# Brief:
Wherever the line with "170: (202, 385)" sits in the listing below, transcribe from it up to and including the line with "234: (241, 630)", exactly, and leave the remaining lines out.
(Record set begins)
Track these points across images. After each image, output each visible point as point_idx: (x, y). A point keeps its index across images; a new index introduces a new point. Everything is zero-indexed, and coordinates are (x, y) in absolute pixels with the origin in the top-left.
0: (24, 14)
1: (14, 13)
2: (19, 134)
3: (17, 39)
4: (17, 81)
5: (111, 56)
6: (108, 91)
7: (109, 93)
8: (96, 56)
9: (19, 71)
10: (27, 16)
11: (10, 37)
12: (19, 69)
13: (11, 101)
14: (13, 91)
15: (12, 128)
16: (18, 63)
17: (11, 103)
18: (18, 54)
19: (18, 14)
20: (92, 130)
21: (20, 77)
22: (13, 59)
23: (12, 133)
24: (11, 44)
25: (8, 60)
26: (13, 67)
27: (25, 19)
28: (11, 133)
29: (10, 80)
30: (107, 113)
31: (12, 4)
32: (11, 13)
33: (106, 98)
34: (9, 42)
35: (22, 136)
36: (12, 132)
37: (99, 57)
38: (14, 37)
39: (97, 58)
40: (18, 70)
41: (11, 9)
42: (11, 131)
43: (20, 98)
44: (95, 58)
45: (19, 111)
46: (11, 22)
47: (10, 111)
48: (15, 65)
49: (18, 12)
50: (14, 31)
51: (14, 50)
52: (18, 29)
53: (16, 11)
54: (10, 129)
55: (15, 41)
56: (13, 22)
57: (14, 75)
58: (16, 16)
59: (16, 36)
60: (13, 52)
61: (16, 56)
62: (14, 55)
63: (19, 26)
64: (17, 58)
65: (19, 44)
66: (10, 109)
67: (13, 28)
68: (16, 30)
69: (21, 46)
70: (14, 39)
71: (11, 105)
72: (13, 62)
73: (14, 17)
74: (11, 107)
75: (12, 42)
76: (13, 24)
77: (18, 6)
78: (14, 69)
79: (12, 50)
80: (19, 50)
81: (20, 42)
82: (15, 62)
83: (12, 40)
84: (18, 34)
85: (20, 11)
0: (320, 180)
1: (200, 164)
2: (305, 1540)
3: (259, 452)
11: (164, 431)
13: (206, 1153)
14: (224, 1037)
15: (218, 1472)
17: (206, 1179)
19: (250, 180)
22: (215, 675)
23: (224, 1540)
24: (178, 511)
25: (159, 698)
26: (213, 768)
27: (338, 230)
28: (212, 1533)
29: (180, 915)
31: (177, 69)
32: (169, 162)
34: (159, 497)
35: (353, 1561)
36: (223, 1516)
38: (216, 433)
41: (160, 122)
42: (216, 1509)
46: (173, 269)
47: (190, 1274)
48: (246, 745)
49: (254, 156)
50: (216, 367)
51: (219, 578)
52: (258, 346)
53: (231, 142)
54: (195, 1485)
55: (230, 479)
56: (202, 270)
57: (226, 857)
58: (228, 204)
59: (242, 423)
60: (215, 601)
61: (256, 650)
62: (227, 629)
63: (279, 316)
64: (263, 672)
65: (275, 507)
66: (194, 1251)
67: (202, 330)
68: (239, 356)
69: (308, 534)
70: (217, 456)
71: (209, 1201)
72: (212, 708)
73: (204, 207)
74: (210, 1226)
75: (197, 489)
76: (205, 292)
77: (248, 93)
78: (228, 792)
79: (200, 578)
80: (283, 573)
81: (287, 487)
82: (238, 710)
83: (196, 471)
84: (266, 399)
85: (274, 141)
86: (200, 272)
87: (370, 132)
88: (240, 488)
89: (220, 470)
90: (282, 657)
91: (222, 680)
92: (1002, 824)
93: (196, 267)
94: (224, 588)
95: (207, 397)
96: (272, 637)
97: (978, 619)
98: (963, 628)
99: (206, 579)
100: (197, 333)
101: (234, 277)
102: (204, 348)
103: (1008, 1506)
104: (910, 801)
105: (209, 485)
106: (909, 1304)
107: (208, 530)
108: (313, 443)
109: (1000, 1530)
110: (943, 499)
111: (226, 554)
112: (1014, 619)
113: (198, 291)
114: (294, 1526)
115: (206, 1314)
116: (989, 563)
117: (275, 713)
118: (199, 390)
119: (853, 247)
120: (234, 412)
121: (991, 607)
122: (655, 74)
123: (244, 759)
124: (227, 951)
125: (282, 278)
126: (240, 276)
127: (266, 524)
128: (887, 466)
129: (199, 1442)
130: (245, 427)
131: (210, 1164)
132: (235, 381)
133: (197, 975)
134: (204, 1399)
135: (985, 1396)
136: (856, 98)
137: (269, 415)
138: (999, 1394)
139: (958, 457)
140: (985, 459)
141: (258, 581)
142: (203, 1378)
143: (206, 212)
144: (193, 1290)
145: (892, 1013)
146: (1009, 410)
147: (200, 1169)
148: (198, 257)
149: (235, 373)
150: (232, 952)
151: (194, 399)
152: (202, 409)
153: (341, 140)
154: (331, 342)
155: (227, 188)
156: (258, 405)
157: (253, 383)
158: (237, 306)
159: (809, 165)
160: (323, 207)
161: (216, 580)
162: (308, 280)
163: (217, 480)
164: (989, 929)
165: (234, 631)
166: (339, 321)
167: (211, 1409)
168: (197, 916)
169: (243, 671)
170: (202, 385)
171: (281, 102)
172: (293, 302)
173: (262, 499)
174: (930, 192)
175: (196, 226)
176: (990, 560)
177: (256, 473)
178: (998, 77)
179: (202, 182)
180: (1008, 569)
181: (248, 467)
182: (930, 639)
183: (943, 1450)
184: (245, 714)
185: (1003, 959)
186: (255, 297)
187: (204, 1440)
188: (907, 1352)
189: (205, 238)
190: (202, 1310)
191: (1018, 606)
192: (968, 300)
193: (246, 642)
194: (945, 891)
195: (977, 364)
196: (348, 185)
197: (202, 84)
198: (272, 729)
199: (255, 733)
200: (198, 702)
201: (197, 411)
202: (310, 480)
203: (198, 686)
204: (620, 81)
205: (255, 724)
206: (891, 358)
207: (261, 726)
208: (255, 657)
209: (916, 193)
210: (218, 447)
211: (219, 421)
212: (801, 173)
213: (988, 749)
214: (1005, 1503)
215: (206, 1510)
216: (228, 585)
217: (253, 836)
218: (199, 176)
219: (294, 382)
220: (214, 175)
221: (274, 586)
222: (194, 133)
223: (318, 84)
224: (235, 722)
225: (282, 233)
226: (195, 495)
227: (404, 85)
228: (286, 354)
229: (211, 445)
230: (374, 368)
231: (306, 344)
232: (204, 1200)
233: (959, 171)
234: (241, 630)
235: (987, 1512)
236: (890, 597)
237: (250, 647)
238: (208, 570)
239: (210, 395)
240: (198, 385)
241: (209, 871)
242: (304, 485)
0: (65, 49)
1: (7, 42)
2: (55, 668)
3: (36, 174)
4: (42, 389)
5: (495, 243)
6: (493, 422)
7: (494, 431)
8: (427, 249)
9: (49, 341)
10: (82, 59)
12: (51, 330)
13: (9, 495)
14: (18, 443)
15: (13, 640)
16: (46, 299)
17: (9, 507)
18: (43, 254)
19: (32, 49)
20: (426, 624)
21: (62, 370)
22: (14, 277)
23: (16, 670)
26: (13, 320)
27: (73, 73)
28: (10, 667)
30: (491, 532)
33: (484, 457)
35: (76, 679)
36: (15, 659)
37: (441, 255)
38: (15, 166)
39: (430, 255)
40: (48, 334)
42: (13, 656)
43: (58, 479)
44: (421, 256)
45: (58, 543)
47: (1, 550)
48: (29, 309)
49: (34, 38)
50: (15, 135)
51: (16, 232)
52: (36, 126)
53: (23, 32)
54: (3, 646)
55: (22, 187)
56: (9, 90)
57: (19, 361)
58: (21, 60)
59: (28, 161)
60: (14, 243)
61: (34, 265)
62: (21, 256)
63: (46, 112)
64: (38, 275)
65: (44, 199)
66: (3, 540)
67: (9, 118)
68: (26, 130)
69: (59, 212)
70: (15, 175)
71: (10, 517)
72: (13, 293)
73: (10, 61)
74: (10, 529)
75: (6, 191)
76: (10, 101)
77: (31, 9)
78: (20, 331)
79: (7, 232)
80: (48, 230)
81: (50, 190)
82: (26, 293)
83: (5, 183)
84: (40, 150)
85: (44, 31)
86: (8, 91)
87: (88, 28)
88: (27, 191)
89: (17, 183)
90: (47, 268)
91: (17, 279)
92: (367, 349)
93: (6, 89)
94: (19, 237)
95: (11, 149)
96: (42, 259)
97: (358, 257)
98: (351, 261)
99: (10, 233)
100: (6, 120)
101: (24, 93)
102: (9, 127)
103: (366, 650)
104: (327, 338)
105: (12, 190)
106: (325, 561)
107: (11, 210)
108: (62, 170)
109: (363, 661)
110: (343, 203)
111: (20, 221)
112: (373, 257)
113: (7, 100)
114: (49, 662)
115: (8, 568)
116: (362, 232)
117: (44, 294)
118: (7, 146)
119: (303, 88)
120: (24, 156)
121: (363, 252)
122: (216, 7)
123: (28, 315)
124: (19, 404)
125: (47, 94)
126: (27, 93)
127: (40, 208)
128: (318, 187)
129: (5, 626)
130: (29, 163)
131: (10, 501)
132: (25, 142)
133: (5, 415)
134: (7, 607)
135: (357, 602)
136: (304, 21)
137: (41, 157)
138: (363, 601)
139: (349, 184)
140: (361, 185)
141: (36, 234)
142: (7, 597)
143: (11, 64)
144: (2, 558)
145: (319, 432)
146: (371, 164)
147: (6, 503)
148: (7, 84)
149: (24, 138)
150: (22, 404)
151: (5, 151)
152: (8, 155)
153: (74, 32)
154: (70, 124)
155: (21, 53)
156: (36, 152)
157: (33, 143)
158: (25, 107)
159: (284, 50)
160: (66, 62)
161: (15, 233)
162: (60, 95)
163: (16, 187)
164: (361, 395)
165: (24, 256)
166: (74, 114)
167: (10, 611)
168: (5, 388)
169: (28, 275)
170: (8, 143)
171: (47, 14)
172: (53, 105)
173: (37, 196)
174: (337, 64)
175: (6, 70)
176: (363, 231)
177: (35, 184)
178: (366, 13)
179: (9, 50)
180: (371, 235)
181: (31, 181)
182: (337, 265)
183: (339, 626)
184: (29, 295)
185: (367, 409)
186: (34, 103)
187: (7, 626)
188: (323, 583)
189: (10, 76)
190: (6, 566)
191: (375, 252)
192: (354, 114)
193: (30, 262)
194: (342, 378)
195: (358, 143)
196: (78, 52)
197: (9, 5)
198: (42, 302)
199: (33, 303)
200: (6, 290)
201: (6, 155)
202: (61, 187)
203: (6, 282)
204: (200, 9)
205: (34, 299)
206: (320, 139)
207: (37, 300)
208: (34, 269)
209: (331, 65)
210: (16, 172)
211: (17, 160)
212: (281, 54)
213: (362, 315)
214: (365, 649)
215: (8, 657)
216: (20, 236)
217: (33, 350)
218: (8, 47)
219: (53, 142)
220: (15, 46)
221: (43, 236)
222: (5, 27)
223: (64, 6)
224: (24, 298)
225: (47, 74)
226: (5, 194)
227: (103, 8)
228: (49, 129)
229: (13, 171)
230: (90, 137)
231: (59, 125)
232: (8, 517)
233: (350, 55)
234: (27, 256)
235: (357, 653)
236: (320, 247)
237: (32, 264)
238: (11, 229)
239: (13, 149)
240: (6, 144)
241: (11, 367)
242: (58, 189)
(Record set ends)
# Answer space:
170: (202, 385)
171: (281, 102)
172: (293, 302)
173: (262, 499)
174: (930, 192)
175: (196, 226)
176: (990, 560)
177: (256, 473)
178: (998, 77)
179: (202, 182)
180: (1008, 569)
181: (248, 467)
182: (930, 639)
183: (943, 1450)
184: (245, 714)
185: (1003, 959)
186: (255, 297)
187: (204, 1440)
188: (907, 1352)
189: (205, 238)
190: (202, 1310)
191: (1018, 606)
192: (968, 300)
193: (246, 642)
194: (945, 891)
195: (977, 364)
196: (348, 185)
197: (202, 84)
198: (272, 729)
199: (255, 733)
200: (198, 702)
201: (197, 411)
202: (310, 480)
203: (198, 686)
204: (620, 81)
205: (255, 724)
206: (891, 358)
207: (261, 726)
208: (255, 657)
209: (916, 193)
210: (218, 447)
211: (219, 421)
212: (801, 173)
213: (988, 749)
214: (1005, 1503)
215: (206, 1510)
216: (228, 585)
217: (253, 836)
218: (199, 176)
219: (294, 382)
220: (214, 175)
221: (274, 586)
222: (194, 133)
223: (318, 84)
224: (235, 722)
225: (282, 233)
226: (195, 495)
227: (404, 85)
228: (286, 354)
229: (211, 445)
230: (374, 368)
231: (306, 344)
232: (204, 1200)
233: (959, 171)
234: (241, 630)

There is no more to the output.